-- INPUT --
┏━━
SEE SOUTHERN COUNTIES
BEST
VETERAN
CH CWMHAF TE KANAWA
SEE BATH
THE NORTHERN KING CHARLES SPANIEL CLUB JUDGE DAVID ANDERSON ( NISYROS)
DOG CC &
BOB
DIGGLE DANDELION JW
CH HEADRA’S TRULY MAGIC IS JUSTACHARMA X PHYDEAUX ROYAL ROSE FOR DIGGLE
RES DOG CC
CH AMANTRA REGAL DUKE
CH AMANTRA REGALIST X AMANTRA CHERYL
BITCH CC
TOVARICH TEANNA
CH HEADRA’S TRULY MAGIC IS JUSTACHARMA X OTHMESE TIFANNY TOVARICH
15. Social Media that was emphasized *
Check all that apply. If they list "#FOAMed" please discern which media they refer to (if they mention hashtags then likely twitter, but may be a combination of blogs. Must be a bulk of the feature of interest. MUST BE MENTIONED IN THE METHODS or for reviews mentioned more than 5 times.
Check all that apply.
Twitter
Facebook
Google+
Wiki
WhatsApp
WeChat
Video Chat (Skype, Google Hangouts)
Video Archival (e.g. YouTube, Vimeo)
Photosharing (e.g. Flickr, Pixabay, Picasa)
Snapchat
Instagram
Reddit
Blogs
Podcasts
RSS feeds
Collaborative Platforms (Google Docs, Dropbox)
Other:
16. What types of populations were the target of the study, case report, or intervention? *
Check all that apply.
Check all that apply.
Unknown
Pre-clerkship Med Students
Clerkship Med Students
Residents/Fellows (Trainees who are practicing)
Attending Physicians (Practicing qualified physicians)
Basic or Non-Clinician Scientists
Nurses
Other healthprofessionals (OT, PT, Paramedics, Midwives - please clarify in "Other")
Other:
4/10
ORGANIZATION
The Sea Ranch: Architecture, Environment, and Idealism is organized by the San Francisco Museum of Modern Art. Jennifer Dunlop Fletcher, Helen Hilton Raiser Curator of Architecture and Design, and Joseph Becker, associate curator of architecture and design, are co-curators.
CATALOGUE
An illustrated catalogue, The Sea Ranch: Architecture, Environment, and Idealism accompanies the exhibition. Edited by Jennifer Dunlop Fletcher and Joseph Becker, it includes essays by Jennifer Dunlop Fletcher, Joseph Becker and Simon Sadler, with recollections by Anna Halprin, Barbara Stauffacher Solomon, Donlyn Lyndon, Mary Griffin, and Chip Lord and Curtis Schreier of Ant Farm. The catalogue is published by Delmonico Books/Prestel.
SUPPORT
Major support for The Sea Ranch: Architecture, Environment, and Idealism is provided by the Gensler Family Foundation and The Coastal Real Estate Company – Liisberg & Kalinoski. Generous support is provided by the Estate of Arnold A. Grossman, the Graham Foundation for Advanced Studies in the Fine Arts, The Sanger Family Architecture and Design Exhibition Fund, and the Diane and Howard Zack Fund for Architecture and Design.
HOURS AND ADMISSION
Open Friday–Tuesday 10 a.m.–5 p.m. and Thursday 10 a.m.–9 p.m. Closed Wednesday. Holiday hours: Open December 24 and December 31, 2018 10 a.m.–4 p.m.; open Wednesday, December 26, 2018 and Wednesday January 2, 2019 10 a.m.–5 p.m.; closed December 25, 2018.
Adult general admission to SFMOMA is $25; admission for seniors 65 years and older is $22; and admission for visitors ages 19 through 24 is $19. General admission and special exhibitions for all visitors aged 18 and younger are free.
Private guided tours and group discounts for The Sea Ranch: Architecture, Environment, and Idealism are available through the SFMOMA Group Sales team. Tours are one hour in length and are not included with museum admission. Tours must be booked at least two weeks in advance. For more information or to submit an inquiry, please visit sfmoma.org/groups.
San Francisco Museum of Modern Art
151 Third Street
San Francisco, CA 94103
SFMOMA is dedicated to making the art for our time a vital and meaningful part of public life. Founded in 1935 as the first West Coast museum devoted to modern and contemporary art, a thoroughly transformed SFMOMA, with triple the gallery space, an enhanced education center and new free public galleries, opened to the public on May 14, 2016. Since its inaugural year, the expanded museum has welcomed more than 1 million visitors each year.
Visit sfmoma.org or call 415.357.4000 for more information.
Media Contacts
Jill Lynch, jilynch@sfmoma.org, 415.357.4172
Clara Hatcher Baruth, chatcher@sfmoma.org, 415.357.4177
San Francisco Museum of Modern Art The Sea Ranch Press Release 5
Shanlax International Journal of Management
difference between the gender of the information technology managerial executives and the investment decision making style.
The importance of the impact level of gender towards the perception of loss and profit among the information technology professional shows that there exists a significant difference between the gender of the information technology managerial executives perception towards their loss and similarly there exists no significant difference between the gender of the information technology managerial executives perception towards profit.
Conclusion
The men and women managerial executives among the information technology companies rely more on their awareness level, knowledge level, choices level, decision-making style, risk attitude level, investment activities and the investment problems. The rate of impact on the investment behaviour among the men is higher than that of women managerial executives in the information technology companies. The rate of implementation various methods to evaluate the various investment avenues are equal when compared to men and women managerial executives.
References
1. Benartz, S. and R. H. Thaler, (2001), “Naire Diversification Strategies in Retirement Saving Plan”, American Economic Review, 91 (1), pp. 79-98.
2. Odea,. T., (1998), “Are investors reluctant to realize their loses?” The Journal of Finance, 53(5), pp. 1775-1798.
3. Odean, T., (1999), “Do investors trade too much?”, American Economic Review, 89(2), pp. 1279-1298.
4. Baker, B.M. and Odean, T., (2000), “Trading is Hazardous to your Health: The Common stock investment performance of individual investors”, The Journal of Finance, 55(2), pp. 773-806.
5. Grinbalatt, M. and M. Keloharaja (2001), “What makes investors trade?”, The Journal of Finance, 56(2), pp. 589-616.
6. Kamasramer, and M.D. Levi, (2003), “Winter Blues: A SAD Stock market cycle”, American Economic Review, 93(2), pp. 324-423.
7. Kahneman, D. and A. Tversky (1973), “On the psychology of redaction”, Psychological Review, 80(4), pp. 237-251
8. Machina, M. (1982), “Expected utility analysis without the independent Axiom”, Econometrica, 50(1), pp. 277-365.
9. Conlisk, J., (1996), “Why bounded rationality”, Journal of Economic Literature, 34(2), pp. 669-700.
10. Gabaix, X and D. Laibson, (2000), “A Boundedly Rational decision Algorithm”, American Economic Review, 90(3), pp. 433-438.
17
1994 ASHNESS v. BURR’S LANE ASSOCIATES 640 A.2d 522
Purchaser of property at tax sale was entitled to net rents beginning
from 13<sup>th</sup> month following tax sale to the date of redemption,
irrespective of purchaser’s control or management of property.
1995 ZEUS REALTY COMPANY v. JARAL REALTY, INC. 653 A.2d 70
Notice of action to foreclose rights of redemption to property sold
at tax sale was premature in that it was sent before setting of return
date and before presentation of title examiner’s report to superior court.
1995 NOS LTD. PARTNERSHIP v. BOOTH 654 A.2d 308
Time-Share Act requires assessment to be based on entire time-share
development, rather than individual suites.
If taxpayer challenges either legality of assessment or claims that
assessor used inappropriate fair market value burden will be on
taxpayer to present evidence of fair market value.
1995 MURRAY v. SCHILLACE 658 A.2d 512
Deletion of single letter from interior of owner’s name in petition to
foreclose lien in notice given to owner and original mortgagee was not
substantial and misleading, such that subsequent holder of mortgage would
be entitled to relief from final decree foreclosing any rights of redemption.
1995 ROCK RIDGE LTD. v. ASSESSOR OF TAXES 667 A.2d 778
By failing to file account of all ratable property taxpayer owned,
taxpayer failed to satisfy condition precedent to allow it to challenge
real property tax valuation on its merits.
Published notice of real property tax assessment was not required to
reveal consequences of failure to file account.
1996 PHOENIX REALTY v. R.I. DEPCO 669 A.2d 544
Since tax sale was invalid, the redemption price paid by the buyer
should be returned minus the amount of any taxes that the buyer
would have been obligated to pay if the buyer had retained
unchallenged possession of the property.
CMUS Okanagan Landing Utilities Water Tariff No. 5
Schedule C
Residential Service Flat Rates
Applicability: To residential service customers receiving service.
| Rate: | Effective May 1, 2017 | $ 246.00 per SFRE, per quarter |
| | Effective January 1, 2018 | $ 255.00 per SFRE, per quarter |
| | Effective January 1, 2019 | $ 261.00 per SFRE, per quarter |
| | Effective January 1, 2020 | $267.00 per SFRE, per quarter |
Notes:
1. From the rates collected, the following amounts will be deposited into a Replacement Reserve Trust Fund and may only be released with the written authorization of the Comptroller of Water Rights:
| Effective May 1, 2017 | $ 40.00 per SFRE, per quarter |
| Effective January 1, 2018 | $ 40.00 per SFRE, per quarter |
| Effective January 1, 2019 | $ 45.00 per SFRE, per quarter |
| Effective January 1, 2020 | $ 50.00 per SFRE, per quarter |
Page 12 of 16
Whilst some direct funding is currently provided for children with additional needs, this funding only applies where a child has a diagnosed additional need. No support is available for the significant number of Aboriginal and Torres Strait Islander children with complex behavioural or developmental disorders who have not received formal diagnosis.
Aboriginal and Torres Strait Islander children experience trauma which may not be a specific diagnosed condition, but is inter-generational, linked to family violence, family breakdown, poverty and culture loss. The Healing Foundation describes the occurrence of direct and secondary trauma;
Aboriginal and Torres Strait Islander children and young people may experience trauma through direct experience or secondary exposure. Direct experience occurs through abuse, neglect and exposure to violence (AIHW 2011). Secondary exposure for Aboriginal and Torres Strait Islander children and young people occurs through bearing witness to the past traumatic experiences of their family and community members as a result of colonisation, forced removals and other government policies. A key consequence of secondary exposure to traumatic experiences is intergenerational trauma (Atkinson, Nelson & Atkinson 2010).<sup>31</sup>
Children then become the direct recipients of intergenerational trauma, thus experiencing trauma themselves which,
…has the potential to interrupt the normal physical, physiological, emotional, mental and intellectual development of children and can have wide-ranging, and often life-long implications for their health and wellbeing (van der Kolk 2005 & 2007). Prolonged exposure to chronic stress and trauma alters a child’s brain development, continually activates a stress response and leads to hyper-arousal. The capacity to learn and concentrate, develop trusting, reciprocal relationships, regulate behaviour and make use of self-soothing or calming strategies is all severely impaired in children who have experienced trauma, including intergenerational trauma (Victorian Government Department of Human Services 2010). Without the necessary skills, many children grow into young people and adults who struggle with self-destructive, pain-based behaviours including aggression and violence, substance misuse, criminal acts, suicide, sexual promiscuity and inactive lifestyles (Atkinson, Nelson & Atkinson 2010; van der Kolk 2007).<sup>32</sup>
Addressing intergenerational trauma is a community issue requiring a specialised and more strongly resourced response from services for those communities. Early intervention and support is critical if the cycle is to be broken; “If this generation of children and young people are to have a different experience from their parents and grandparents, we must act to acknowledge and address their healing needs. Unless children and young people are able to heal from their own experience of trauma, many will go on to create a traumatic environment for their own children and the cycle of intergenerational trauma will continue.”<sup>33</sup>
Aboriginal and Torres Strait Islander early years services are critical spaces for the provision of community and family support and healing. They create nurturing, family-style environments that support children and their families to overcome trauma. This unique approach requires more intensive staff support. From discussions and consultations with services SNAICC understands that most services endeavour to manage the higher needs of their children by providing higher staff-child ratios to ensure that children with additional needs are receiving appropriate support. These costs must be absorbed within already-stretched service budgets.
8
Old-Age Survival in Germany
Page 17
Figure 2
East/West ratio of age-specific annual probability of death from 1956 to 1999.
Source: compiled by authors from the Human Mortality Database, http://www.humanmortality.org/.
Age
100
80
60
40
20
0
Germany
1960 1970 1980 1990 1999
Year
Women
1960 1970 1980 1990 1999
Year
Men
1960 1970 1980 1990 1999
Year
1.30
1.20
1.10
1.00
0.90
┗━━
-- WORK REQUIRED --
Each line from the first line of the entries up to and including the line containing "TOVARICH TEANNA" should be transcribed exactly, with all other lines left out.

-- WRITTEN RESPONSE --
SEE SOUTHERN COUNTIES
BEST
VETERAN
CH CWMHAF TE KANAWA
SEE BATH
THE NORTHERN KING CHARLES SPANIEL CLUB JUDGE DAVID ANDERSON ( NISYROS)
DOG CC &
BOB
DIGGLE DANDELION JW
CH HEADRA’S TRULY MAGIC IS JUSTACHARMA X PHYDEAUX ROYAL ROSE FOR DIGGLE
RES DOG CC
CH AMANTRA REGAL DUKE
CH AMANTRA REGALIST X AMANTRA CHERYL
BITCH CC
TOVARICH TEANNA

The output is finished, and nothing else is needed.